Antenatal and perinatal factors, early clinical signs, electroencephalograms (EEG), and magnetic resonance imaging (MRI) findings were compared with neurodevelopmental outcome in 24 infants with neonatal cerebral infarction followed at the Dept of Paediatrics, Hammersmith Hospital, London, UK. Infarcts defined by MRI involved a major cerebral vessel in 19 and borderzones in 5. Duration of follow-up ranged from 15 months to 5 years. Of 7 (29%) infants with abnormal neuromotor outcome, 5 were hemiplegic and 2 showed asymmetry of tone or function. None developed seizures. Adverse antenatal factors, present in 11 (46%), perinatal continuous decelerations below 90 with slow recovery in 14, meconium staining in 11, cord blood pH < 7.1 in 2, and Apgar <5/lmin in 5 were not related to outcome. Abnormal signs on neonatal neurologic exam, chiefly hypotonia, were poor prognostic indicators. Both EEG and MRI were predictors of abnormal outcome.

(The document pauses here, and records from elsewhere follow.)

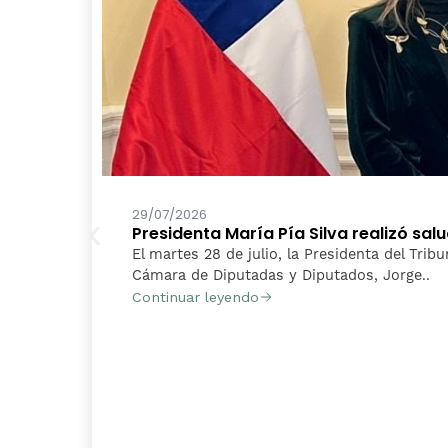
29/07/2026
Presidenta María Pía Silva realizó sa
El martes 28 de julio, la Presidenta del Tribu
Cámara de Diputadas y Diputados, Jorge..
Continuar leyendo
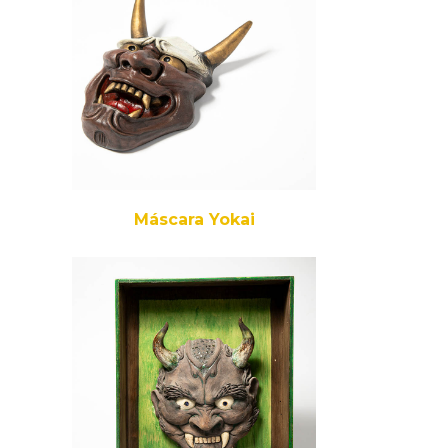
Máscara Yokai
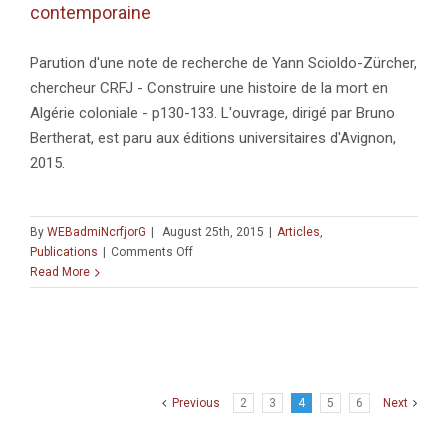
contemporaine
the
Emergence
of
Parution d'une note de recherche de Yann Scioldo-Zürcher,
Agricultural
chercheur CRFJ - Construire une histoire de la mort en
Economies
10,000
Algérie coloniale - p130-133. L'ouvrage, dirigé par Bruno
Years
Bertherat, est paru aux éditions universitaires d'Avignon,
Ago
2015.
in
the
Levant
By
WEBadmiNcrfjorG
|
August 25th, 2015
|
Articles
,
on
Publications
|
Comments Off
Les
Read More
sources
du
funéraire
en
France
à
Previous
2
3
4
5
6
Next
l’époque
contemporaine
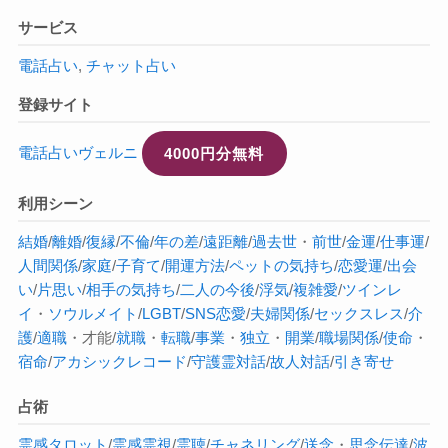
サービス
電話占い
,
チャット占い
登録サイト
電話占いヴェルニ
4000円分無料
利用シーン
結婚
/
離婚
/
復縁
/
不倫
/
年の差
/
遠距離
/
過去世
・
前世
/
金運
/
仕事運
/
人間関係
/
家庭
/
子育て
/
開運方法
/
ペットの気持ち
/
恋愛運
/
出会
い
/
片思い
/
相手の気持ち
/
二人の今後
/
浮気
/
複雑愛
/
ツインレ
イ
・
ソウルメイト
/
LGBT
/
SNS恋愛
/
夫婦関係
/
セックスレス
/
介
護
/
適職
・才能/
就職
・
転職
/
事業
・
独立
・
開業
/
職場関係
/
使命
・
宿命
/
アカシックレコード
/
守護霊対話
/
故人対話
/
引き寄せ
占術
霊感タロット
/
霊感
霊視
/
霊聴
/
チャネリング
/
送念
・
思念伝達
/
波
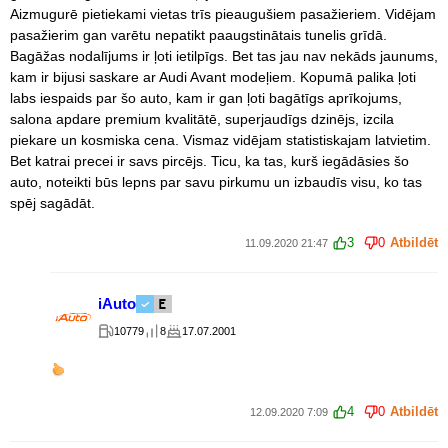
Aizmugurē pietiekami vietas trīs pieaugušiem pasažieriem. Vidējam
pasažierim gan varētu nepatikt paaugstinātais tunelis grīdā.
Bagāžas nodalījums ir ļoti ietilpīgs. Bet tas jau nav nekāds jaunums,
kam ir bijusi saskare ar Audi Avant modeļiem. Kopumā palika ļoti
labs iespaids par šo auto, kam ir gan ļoti bagātīgs aprīkojums,
salona apdare premium kvalitātē, superjaudīgs dzinējs, izcila
piekare un kosmiska cena. Vismaz vidējam statistiskajam latvietim.
Bet katrai precei ir savs pircējs. Ticu, ka tas, kurš iegādāsies šo
auto, noteikti būs lepns par savu pirkumu un izbaudīs visu, ko tas
spēj sagādāt.
3
0
Atbildēt
11.09.2020 21:47
iAuto
10779
8
17.07.2001
4
0
Atbildēt
12.09.2020 7:09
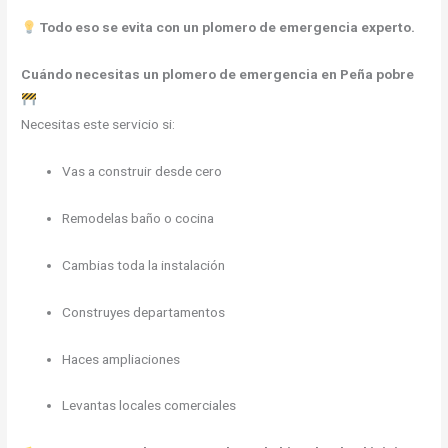
Todo eso se evita con un plomero de emergencia experto.
Cuándo necesitas un plomero de emergencia en Peña pobre
Necesitas este servicio si:
Vas a construir desde cero
Remodelas baño o cocina
Cambias toda la instalación
Construyes departamentos
Haces ampliaciones
Levantas locales comerciales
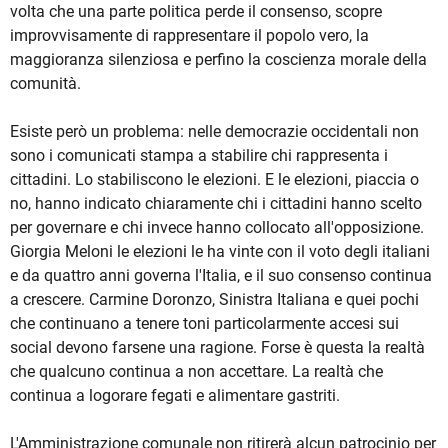
volta che una parte politica perde il consenso, scopre
improvvisamente di rappresentare il popolo vero, la
maggioranza silenziosa e perfino la coscienza morale della
comunità.
Esiste però un problema: nelle democrazie occidentali non
sono i comunicati stampa a stabilire chi rappresenta i
cittadini. Lo stabiliscono le elezioni. E le elezioni, piaccia o
no, hanno indicato chiaramente chi i cittadini hanno scelto
per governare e chi invece hanno collocato all'opposizione.
Giorgia Meloni le elezioni le ha vinte con il voto degli italiani
e da quattro anni governa l'Italia, e il suo consenso continua
a crescere. Carmine Doronzo, Sinistra Italiana e quei pochi
che continuano a tenere toni particolarmente accesi sui
social devono farsene una ragione. Forse è questa la realtà
che qualcuno continua a non accettare. La realtà che
continua a logorare fegati e alimentare gastriti.
L'Amministrazione comunale non ritirerà alcun patrocinio per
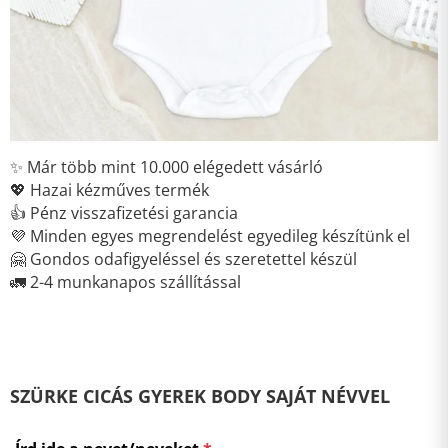
✨ Már több mint 10.000 elégedett vásárló
💖 Hazai kézműves termék
👍 Pénz visszafizetési garancia
💜 Minden egyes megrendelést egyedileg készítünk el
🤗 Gondos odafigyeléssel és szeretettel készül
🚛 2-4 munkanapos szállítással
SZÜRKE CICÁS GYEREK BODY SAJÁT NÉVVEL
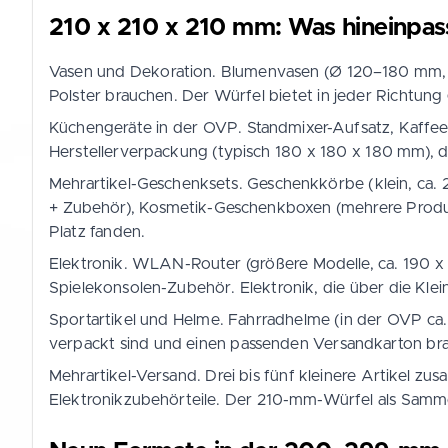
210 x 210 x 210 mm: Was hineinpas
Vasen und Dekoration. Blumenvasen (Ø 120–180 mm, H
Polster brauchen. Der Würfel bietet in jeder Richtun
Küchengeräte in der OVP. Standmixer-Aufsatz, Kaffee
Herstellerverpackung (typisch 180 x 180 x 180 mm), 
Mehrartikel-Geschenksets. Geschenkkörbe (klein, ca
+ Zubehör), Kosmetik-Geschenkboxen (mehrere Produk
Platz fanden.
Elektronik. WLAN-Router (größere Modelle, ca. 190 
Spielekonsolen-Zubehör. Elektronik, die über die Kle
Sportartikel und Helme. Fahrradhelme (in der OVP ca.
verpackt sind und einen passenden Versandkarton br
Mehrartikel-Versand. Drei bis fünf kleinere Artikel zu
Elektronikzubehörteile. Der 210-mm-Würfel als Sammelk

Abnormal neonatal EEG background was associated with later hemiplegia whereas epileptic discharges were not predictive. MRI showing involvement of hemispheres, basal ganglia, and internal capsule, but not one or two of these regions, tended to develop hemiplegia or asymmetry of tone. Concomitant thalamic involvement did not increase the risk of poor outcome. [1]

COMMENT. Neonatal EEG and MRI findings may be predictive of later outcome and development of hemiplegia in infants born with cerebral infarcts. Abnormal antenatal and perinatal factors and neonatal hypotonia fail to identify infants with a poor prognosis.